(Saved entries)
________________

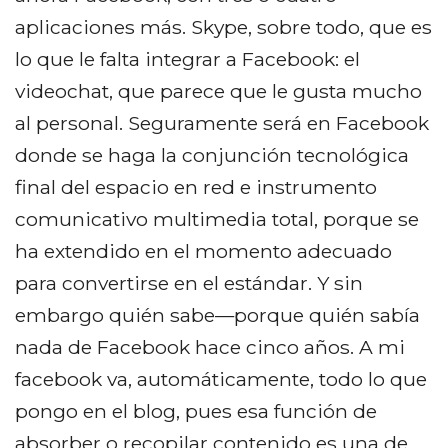
aplicaciones más. Skype, sobre todo, que es
lo que le falta integrar a Facebook: el
videochat, que parece que le gusta mucho
al personal. Seguramente será en Facebook
donde se haga la conjunción tecnológica
final del espacio en red e instrumento
comunicativo multimedia total, porque se
ha extendido en el momento adecuado
para convertirse en el estándar. Y sin
embargo quién sabe—porque quién sabía
nada de Facebook hace cinco años.
A mi
facebook va, automáticamente, todo lo que
pongo en el blog, pues esa función de
absorber o recopilar contenido es una de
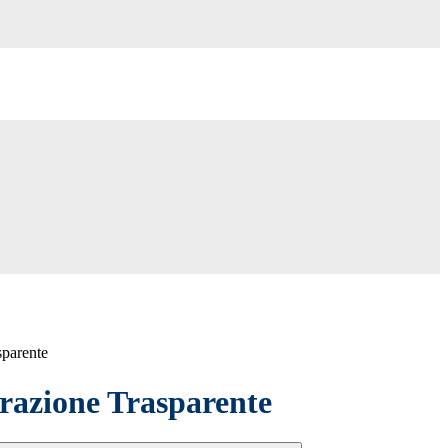
sparente
azione Trasparente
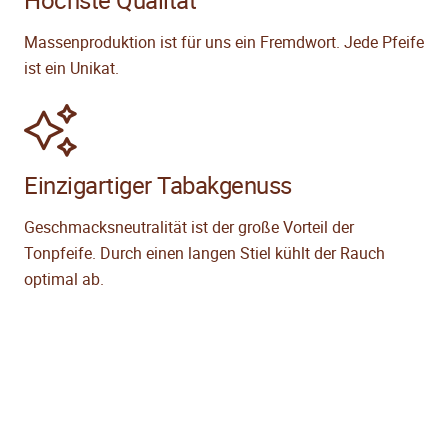
Massenproduktion ist für uns ein Fremdwort. Jede Pfeife
ist ein Unikat.
Einzigartiger Tabakgenuss
Geschmacksneutralität ist der große Vorteil der
Tonpfeife. Durch einen langen Stiel kühlt der Rauch
optimal ab.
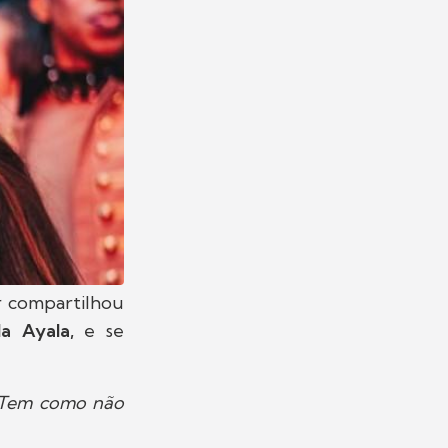
 compartilhou
la Ayala,
e se
Tem como não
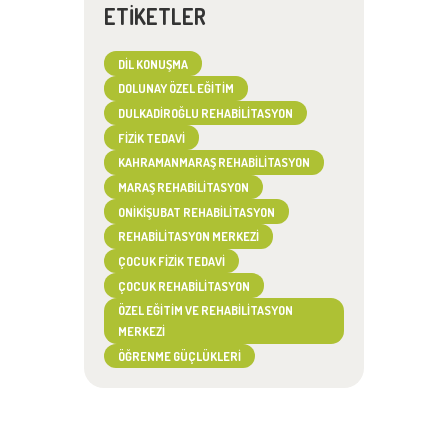
ETIKETLER
DIL KONUŞMA
DOLUNAY ÖZEL EĞITIM
DULKADIROĞLU REHABILITASYON
FIZIK TEDAVI
KAHRAMANMARAŞ REHABILITASYON
MARAŞ REHABILITASYON
ONIKIŞUBAT REHABILITASYON
REHABILITASYON MERKEZI
ÇOCUK FIZIK TEDAVI
ÇOCUK REHABILITASYON
ÖZEL EĞITIM VE REHABILITASYON
MERKEZI
ÖĞRENME GÜÇLÜKLERI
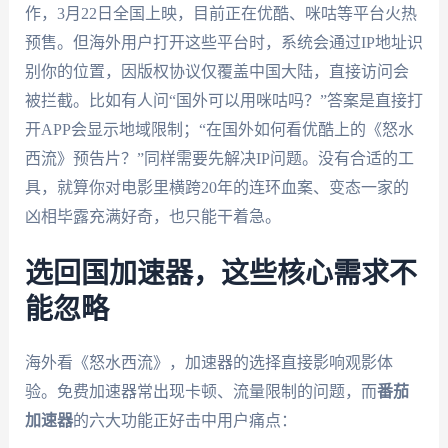
作，3月22日全国上映，目前正在优酷、咪咕等平台火热
预售。但海外用户打开这些平台时，系统会通过IP地址识
别你的位置，因版权协议仅覆盖中国大陆，直接访问会
被拦截。比如有人问“国外可以用咪咕吗？”答案是直接打
开APP会显示地域限制；“在国外如何看优酷上的《怒水
西流》预告片？”同样需要先解决IP问题。没有合适的工
具，就算你对电影里横跨20年的连环血案、变态一家的
凶相毕露充满好奇，也只能干着急。
选回国加速器，这些核心需求不
能忽略
海外看《怒水西流》，加速器的选择直接影响观影体
验。免费加速器常出现卡顿、流量限制的问题，而
番茄
加速器
的六大功能正好击中用户痛点：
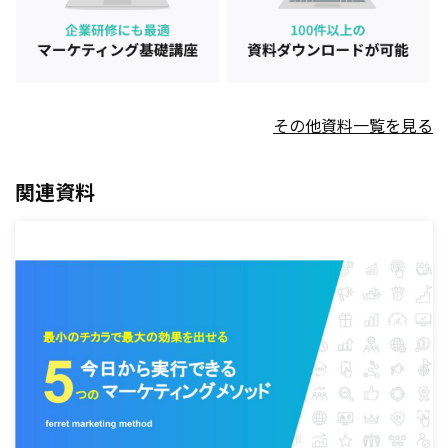
その他資料一覧を見る
関連資料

________________

## TASK TO CARRY OUT
Which lines in the data above contain the word "porque"? Select each of them and copy it out in full.

## OUTPUT FOR THIS TASK
comunicativo multimedia total, porque se
embargo quién sabe—porque quién sabía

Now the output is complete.